The city of Flint, Mich., is in the midst of a water crisis several years in the making. The city opted out of Detroit’s water supply and began drawing water from the Flint River in April 2014, part of a cost-saving move. Eighteen months later, in the fall of 2015, researchers discovered that the proportion of children with above-average lead levels in their blood had doubled.
The city reconnected to Detroit’s water system in October, but the damage was done. Water from the Flint River was found to be highly corrosive to the lead pipes still used in some parts of the city. Even though Flint River water no longer flows through the city’s pipes, it’s unclear how long those pipes will continue to leach unsafe levels of lead into the tap water supply. Experts currently say the water is safe for bathing, but not drinking.
A group of Virginia Tech researchers who sampled the water in 271 Flint homes last summer found some contained lead levels high enough to meet the EPA’s definition of “toxic waste.”

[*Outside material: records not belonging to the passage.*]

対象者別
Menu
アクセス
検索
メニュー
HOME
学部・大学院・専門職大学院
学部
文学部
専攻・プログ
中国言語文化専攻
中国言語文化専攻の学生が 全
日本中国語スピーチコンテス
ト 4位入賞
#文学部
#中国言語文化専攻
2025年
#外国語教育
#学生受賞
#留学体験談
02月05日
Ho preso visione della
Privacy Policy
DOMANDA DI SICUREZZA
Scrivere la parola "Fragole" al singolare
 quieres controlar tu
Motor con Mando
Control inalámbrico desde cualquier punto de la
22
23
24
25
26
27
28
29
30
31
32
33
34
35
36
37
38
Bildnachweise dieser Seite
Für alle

The researchers posted their test results online, which I represent graphically below with other visuals to help understand just how high above normal Flint’s lead levels really were.

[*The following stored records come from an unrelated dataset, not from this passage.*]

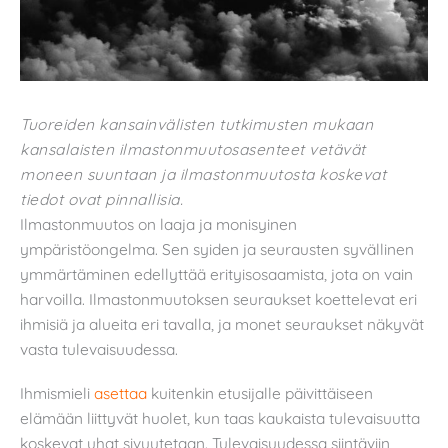
Tuoreiden kansainvälisten tutkimusten mukaan
kansalaisten ilmastonmuutosasenteet vetävät
moneen suuntaan ja ilmastonmuutosta koskevat
tiedot ovat pinnallisia.
Ilmastonmuutos on laaja ja monisyinen
ympäristöongelma. Sen syiden ja seurausten syvällinen
ymmärtäminen edellyttää erityisosaamista, jota on vain
harvoilla. Ilmastonmuutoksen seuraukset koettelevat eri
ihmisiä ja alueita eri tavalla, ja monet seuraukset näkyvät
vasta tulevaisuudessa.
Ihmismieli
asettaa
kuitenkin etusijalle päivittäiseen
elämään liittyvät huolet, kun taas kaukaista tulevaisuutta
koskevat uhat sivuutetaan. Tulevaisuudessa siintäviin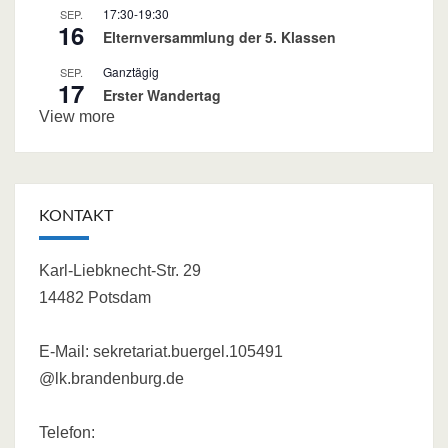
17:30
-
19:30
SEP.
16
Elternversammlung der 5. Klassen
Ganztägig
SEP.
17
Erster Wandertag
View more
KONTAKT
Karl-Liebknecht-Str. 29
14482 Potsdam
E-Mail:
sekretariat.buergel.105491
@lk.brandenburg.de
Telefon: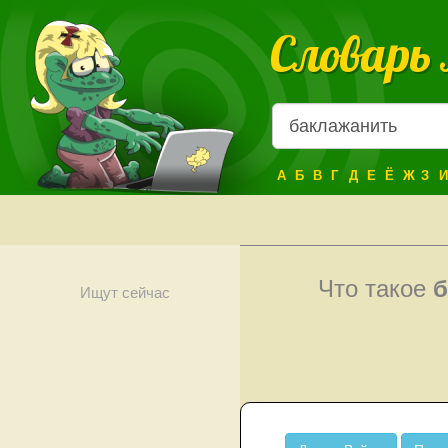
Словарь
А
Б
В
Г
Д
Е
Ё
Ж
З
И
Что такое
б
Ищут сейчас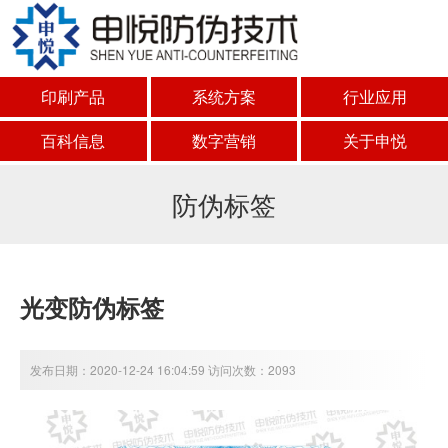
印刷产品
系统方案
行业应用
百科信息
数字营销
关于申悦
防伪标签
光变防伪标签
发布日期：2020-12-24 16:04:59 访问次数：2093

Lead in water is measured in terms of parts per billion (ppb). If a test comes back with lead levels higher than 15 ppb, the EPA recommends that homeowners and municipalities take steps to reduce that level, like updating pipes and putting anti-corrosive elements in the water when appropriate.

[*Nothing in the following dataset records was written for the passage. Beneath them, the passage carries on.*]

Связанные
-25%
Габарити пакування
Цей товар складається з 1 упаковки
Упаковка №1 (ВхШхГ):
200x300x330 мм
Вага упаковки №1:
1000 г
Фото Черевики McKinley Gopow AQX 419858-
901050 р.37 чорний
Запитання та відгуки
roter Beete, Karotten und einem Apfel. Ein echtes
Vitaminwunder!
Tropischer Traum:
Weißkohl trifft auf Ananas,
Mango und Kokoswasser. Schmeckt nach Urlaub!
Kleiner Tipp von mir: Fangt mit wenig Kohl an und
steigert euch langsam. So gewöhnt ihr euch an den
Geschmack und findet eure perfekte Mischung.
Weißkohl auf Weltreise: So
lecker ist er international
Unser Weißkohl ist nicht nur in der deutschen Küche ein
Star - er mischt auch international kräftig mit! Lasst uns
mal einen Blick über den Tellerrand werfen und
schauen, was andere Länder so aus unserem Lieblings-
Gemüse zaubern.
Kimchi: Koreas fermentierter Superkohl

But 15 ppb is a regulatory measure, not a public health one. Researchers stress that there is no 100 percent “safe” level of lead in drinking water, only acceptable levels. Even levels as low as 5 ppb can be a cause for concern, according to the group studying Flint’s water.
So let’s start with Flint’s neighboring cities. At the city level, public health officials are most concerned with the 90th percentile level of lead exposure in homes they test — that is, 90 percent of homes will have a lead level belowthis threshold, while 10 percent will register above it.